[Stored data]
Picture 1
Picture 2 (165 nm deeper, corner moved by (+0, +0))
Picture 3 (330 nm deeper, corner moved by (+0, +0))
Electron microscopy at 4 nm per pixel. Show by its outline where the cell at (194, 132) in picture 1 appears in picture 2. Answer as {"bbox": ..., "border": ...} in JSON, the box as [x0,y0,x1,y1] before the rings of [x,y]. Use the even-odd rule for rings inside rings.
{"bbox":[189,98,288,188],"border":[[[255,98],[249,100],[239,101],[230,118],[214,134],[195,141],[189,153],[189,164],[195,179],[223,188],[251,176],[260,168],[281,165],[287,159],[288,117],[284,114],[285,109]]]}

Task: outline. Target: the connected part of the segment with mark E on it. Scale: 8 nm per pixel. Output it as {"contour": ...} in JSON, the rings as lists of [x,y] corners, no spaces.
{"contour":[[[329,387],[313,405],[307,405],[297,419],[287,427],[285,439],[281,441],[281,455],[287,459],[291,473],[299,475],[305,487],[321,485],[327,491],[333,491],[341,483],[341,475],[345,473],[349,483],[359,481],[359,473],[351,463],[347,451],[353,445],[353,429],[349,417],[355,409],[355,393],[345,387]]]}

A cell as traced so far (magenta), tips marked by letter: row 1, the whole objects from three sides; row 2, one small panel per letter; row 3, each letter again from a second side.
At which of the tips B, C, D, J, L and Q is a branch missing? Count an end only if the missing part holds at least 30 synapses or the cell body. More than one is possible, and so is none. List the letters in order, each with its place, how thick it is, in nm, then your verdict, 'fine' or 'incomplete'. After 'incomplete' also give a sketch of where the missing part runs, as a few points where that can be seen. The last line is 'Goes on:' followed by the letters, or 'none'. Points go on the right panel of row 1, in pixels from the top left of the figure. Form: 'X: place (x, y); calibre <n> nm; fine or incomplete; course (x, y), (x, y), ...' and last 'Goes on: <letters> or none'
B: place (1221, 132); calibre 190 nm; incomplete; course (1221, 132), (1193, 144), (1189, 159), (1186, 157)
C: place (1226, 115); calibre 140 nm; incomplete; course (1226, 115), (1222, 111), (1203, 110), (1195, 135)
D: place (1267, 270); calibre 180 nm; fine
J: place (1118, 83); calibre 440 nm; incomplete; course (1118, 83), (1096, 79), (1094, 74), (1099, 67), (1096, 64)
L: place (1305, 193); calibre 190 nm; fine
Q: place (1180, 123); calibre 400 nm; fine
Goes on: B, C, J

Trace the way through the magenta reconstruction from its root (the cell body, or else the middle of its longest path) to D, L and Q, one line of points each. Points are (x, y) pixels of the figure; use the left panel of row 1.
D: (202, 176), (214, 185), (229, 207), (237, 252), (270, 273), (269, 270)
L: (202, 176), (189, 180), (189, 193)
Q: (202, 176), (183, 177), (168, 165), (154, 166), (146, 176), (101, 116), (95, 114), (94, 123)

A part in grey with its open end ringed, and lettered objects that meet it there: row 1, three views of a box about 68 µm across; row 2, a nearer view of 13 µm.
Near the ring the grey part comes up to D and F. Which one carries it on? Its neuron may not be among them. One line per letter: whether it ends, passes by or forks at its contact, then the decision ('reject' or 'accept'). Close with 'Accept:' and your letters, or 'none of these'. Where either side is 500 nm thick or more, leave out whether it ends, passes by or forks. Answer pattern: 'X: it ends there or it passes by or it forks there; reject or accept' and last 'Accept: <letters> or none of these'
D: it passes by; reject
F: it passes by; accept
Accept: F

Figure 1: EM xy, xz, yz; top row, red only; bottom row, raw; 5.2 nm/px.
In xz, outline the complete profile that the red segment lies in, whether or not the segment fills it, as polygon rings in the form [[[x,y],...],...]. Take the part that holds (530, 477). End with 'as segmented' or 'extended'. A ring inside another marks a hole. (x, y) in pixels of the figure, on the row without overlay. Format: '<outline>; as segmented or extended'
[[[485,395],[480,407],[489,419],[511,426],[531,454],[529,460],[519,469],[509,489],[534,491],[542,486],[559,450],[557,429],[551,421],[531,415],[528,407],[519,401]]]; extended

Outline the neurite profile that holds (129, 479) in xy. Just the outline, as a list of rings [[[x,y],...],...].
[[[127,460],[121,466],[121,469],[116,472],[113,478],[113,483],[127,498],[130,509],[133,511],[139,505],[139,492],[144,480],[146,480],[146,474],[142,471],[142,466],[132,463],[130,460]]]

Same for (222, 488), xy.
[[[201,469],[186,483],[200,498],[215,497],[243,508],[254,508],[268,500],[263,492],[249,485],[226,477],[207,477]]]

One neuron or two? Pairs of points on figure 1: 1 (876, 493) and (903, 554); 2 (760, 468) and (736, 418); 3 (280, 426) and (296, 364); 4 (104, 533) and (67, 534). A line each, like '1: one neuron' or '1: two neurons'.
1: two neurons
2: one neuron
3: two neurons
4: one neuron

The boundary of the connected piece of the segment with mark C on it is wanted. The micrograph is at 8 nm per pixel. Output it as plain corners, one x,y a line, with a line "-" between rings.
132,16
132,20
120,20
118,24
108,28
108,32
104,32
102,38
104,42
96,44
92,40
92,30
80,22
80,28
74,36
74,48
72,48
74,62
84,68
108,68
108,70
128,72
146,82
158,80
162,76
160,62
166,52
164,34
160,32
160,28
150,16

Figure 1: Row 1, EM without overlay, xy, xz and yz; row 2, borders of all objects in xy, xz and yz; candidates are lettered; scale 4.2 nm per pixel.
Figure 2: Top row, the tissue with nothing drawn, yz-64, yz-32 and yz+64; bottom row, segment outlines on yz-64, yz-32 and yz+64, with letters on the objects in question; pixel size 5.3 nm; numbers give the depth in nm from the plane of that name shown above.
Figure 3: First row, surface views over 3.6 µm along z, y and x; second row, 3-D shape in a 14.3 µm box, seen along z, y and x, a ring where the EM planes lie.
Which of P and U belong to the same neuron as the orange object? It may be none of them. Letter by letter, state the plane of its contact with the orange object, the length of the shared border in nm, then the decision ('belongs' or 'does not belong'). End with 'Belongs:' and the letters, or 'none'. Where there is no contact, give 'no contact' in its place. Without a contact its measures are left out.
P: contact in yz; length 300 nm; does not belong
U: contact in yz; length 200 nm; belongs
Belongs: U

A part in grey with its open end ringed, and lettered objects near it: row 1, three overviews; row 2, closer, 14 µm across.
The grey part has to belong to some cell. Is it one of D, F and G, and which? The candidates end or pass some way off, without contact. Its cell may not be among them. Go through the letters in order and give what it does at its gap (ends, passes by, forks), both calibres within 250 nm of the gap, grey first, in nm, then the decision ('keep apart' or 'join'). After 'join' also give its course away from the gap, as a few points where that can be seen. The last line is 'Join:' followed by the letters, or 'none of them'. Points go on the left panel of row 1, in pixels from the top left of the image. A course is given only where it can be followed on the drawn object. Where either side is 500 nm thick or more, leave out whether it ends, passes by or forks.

Work instructions: Would you please return all of the data exactly?

Your solution:
Picture 1
Picture 2 (165 nm deeper, corner moved by (+0, +0))
Picture 3 (330 nm deeper, corner moved by (+0, +0))
Electron microscopy at 4 nm per pixel. Show by its outline where the cell at (194, 132) in picture 1 appears in picture 2. Answer as {"bbox": ..., "border": ...} in JSON, the box as [x0,y0,x1,y1] before the rings of [x,y]. Use the even-odd rule for rings inside rings.
{"bbox":[189,98,288,188],"border":[[[255,98],[249,100],[239,101],[230,118],[214,134],[195,141],[189,153],[189,164],[195,179],[223,188],[251,176],[260,168],[281,165],[287,159],[288,117],[284,114],[285,109]]]}

Task: outline. Target: the connected part of the segment with mark E on it. Scale: 8 nm per pixel. Output it as {"contour": ...} in JSON, the rings as lists of [x,y] corners, no spaces.
{"contour":[[[329,387],[313,405],[307,405],[297,419],[287,427],[285,439],[281,441],[281,455],[287,459],[291,473],[299,475],[305,487],[321,485],[327,491],[333,491],[341,483],[341,475],[345,473],[349,483],[359,481],[359,473],[351,463],[347,451],[353,445],[353,429],[349,417],[355,409],[355,393],[345,387]]]}

A cell as traced so far (magenta), tips marked by letter: row 1, the whole objects from three sides; row 2, one small panel per letter; row 3, each letter again from a second side.
At which of the tips B, C, D, J, L and Q is a branch missing? Count an end only if the missing part holds at least 30 synapses or the cell body. More than one is possible, and so is none. List the letters in order, each with its place, how thick it is, in nm, then your verdict, 'fine' or 'incomplete'. After 'incomplete' also give a sketch of where the missing part runs, as a few points where that can be seen. The last line is 'Goes on:' followed by the letters, or 'none'. Points go on the right panel of row 1, in pixels from the top left of the figure. Form: 'X: place (x, y); calibre <n> nm; fine or incomplete; course (x, y), (x, y), ...' and last 'Goes on: <letters> or none'
B: place (1221, 132); calibre 190 nm; incomplete; course (1221, 132), (1193, 144), (1189, 159), (1186, 157)
C: place (1226, 115); calibre 140 nm; incomplete; course (1226, 115), (1222, 111), (1203, 110), (1195, 135)
D: place (1267, 270); calibre 180 nm; fine
J: place (1118, 83); calibre 440 nm; incomplete; course (1118, 83), (1096, 79), (1094, 74), (1099, 67), (1096, 64)
L: place (1305, 193); calibre 190 nm; fine
Q: place (1180, 123); calibre 400 nm; fine
Goes on: B, C, J

Trace the way through the magenta reconstruction from its root (the cell body, or else the middle of its longest path) to D, L and Q, one line of points each. Points are (x, y) pixels of the figure; use the left panel of row 1.
D: (202, 176), (214, 185), (229, 207), (237, 252), (270, 273), (269, 270)
L: (202, 176), (189, 180), (189, 193)
Q: (202, 176), (183, 177), (168, 165), (154, 166), (146, 176), (101, 116), (95, 114), (94, 123)

A part in grey with its open end ringed, and lettered objects that meet it there: row 1, three views of a box about 68 µm across; row 2, a nearer view of 13 µm.
Near the ring the grey part comes up to D and F. Which one carries it on? Its neuron may not be among them. One line per letter: whether it ends, passes by or forks at its contact, then the decision ('reject' or 'accept'). Close with 'Accept:' and your letters, or 'none of these'. Where either side is 500 nm thick or more, leave out whether it ends, passes by or forks. Answer pattern: 'X: it ends there or it passes by or it forks there; reject or accept' and last 'Accept: <letters> or none of these'
D: it passes by; reject
F: it passes by; accept
Accept: F

Figure 1: EM xy, xz, yz; top row, red only; bottom row, raw; 5.2 nm/px.
In xz, outline the complete profile that the red segment lies in, whether or not the segment fills it, as polygon rings in the form [[[x,y],...],...]. Take the part that holds (530, 477). End with 'as segmented' or 'extended'. A ring inside another marks a hole. (x, y) in pixels of the figure, on the row without overlay. Format: '<outline>; as segmented or extended'
[[[485,395],[480,407],[489,419],[511,426],[531,454],[529,460],[519,469],[509,489],[534,491],[542,486],[559,450],[557,429],[551,421],[531,415],[528,407],[519,401]]]; extended

Outline the neurite profile that holds (129, 479) in xy. Just the outline, as a list of rings [[[x,y],...],...].
[[[127,460],[121,466],[121,469],[116,472],[113,478],[113,483],[127,498],[130,509],[133,511],[139,505],[139,492],[144,480],[146,480],[146,474],[142,471],[142,466],[132,463],[130,460]]]

Same for (222, 488), xy.
[[[201,469],[186,483],[200,498],[215,497],[243,508],[254,508],[268,500],[263,492],[249,485],[226,477],[207,477]]]

One neuron or two? Pairs of points on figure 1: 1 (876, 493) and (903, 554); 2 (760, 468) and (736, 418); 3 (280, 426) and (296, 364); 4 (104, 533) and (67, 534). A line each, like '1: one neuron' or '1: two neurons'.
1: two neurons
2: one neuron
3: two neurons
4: one neuron

The boundary of the connected piece of the segment with mark C on it is wanted. The micrograph is at 8 nm per pixel. Output it as plain corners, one x,y a line, with a line "-" between rings.
132,16
132,20
120,20
118,24
108,28
108,32
104,32
102,38
104,42
96,44
92,40
92,30
80,22
80,28
74,36
74,48
72,48
74,62
84,68
108,68
108,70
128,72
146,82
158,80
162,76
160,62
166,52
164,34
160,32
160,28
150,16

Figure 1: Row 1, EM without overlay, xy, xz and yz; row 2, borders of all objects in xy, xz and yz; candidates are lettered; scale 4.2 nm per pixel.
Figure 2: Top row, the tissue with nothing drawn, yz-64, yz-32 and yz+64; bottom row, segment outlines on yz-64, yz-32 and yz+64, with letters on the objects in question; pixel size 5.3 nm; numbers give the depth in nm from the plane of that name shown above.
Figure 3: First row, surface views over 3.6 µm along z, y and x; second row, 3-D shape in a 14.3 µm box, seen along z, y and x, a ring where the EM planes lie.
Which of P and U belong to the same neuron as the orange object? It may be none of them. Letter by letter, state the plane of its contact with the orange object, the length of the shared border in nm, then the decision ('belongs' or 'does not belong'). End with 'Belongs:' and the letters, or 'none'. Where there is no contact, give 'no contact' in its place. Without a contact its measures are left out.
P: contact in yz; length 300 nm; does not belong
U: contact in yz; length 200 nm; belongs
Belongs: U

A part in grey with its open end ringed, and lettered objects near it: row 1, three overviews; row 2, closer, 14 µm across.
The grey part has to belong to some cell. Is it one of D, F and G, and which? The candidates end or pass some way off, without contact. Its cell may not be among them. Go through the letters in order and give what it does at its gap (ends, passes by, forks), both calibres within 250 nm of the gap, grey first, in nm, then the decision ('keep apart' or 'join'). After 'join' also give its course away from the gap, as a few points where that can be seen. The last line is 'Join:' followed by the letters, or 'none of them'. Points go on the left panel of row 1, in pixels from the top left of the image. A course is given only where it can be followed on the drawn object. Where either side is 500 nm thick or more, leave out whether it ends, passes by or forks.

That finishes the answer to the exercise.